Task description:
Can you copy out, character for character, the part of the listing that begins with the line containing "лау курстарынан өтті. Аталмыш курстар" and ends with the line containing "абрикасы, Курчатовтағы Ұлттық ядролық", including both of those lines?

The records:
★ ★ ★ ★ ★ ★ ★
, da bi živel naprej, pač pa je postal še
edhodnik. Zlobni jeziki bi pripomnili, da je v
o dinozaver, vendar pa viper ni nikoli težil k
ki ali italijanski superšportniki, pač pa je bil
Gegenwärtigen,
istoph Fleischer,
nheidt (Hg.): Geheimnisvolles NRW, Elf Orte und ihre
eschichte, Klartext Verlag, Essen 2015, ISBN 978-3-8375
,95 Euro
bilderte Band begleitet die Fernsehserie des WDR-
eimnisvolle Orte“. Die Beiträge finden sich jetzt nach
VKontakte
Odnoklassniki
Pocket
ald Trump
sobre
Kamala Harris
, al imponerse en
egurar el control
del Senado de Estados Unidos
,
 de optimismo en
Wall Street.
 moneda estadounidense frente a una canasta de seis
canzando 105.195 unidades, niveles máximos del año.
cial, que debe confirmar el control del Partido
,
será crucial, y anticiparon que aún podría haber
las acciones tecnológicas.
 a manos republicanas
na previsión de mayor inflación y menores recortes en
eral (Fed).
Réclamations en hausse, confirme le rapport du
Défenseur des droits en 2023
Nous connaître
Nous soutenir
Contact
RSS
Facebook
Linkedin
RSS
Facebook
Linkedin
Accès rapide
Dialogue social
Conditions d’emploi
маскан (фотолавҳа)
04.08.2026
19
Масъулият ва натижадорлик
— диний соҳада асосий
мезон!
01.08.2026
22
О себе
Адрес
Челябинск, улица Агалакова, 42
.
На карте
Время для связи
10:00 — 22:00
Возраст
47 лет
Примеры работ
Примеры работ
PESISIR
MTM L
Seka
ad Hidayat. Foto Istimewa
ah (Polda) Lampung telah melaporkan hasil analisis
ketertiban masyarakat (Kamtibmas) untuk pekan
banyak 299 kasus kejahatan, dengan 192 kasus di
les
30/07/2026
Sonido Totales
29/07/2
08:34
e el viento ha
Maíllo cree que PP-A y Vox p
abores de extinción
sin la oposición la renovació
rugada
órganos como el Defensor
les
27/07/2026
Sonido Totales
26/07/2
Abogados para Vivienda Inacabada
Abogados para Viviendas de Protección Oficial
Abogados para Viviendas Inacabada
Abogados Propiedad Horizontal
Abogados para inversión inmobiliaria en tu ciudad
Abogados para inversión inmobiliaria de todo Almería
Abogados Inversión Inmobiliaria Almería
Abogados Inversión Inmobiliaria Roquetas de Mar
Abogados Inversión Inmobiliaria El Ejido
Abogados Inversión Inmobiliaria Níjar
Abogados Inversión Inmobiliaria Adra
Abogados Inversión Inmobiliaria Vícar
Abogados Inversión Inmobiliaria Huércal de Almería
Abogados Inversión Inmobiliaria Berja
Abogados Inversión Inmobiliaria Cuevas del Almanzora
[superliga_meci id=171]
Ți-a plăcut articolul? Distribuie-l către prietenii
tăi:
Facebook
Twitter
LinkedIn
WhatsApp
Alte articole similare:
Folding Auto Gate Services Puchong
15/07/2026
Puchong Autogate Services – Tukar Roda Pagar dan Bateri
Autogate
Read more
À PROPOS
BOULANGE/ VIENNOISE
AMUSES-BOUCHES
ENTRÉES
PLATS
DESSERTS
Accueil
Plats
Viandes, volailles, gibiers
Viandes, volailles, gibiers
★ ★ ★ ★ ★ ★ ★
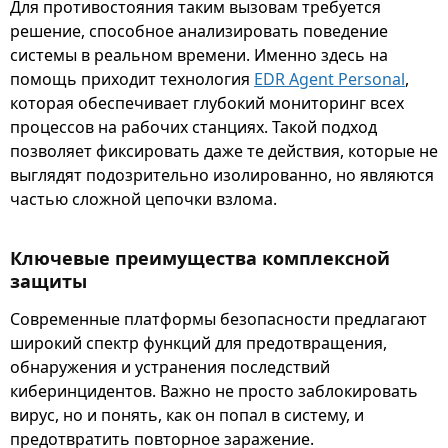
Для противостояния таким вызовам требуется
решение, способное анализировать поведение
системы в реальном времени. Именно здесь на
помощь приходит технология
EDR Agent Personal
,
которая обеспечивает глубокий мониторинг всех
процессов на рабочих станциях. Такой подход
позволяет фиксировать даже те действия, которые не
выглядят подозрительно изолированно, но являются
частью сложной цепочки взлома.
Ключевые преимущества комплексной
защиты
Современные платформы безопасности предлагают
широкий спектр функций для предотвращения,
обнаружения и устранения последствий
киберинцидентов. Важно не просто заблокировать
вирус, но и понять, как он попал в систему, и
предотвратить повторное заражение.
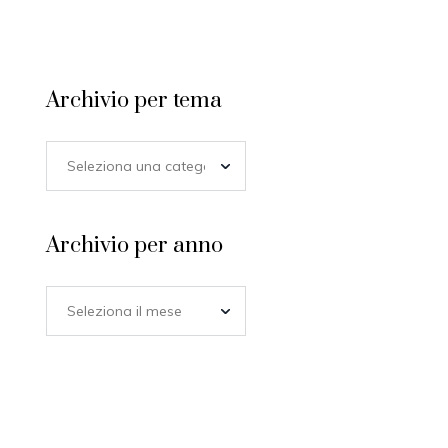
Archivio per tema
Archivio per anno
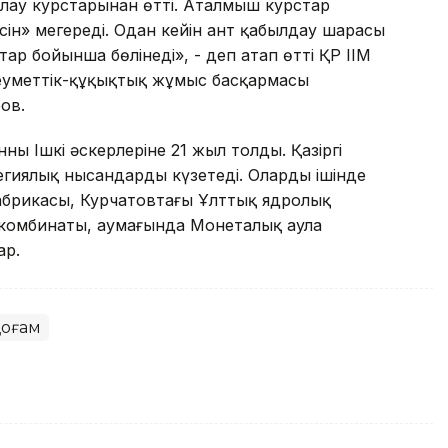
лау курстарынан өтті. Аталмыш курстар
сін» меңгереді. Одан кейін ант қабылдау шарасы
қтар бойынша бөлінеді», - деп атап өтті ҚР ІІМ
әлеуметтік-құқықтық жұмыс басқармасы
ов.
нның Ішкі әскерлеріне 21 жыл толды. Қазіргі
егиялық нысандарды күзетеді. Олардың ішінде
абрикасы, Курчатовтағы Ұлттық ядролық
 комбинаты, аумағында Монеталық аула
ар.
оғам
★ ★ ★ ★ ★ ★ ★
Task result:
лау курстарынан өтті. Аталмыш курстар
сін» меңгереді. Одан кейін ант қабылдау шарасы
қтар бойынша бөлінеді», - деп атап өтті ҚР ІІМ
әлеуметтік-құқықтық жұмыс басқармасы
ов.
нның Ішкі әскерлеріне 21 жыл толды. Қазіргі
егиялық нысандарды күзетеді. Олардың ішінде
абрикасы, Курчатовтағы Ұлттық ядролық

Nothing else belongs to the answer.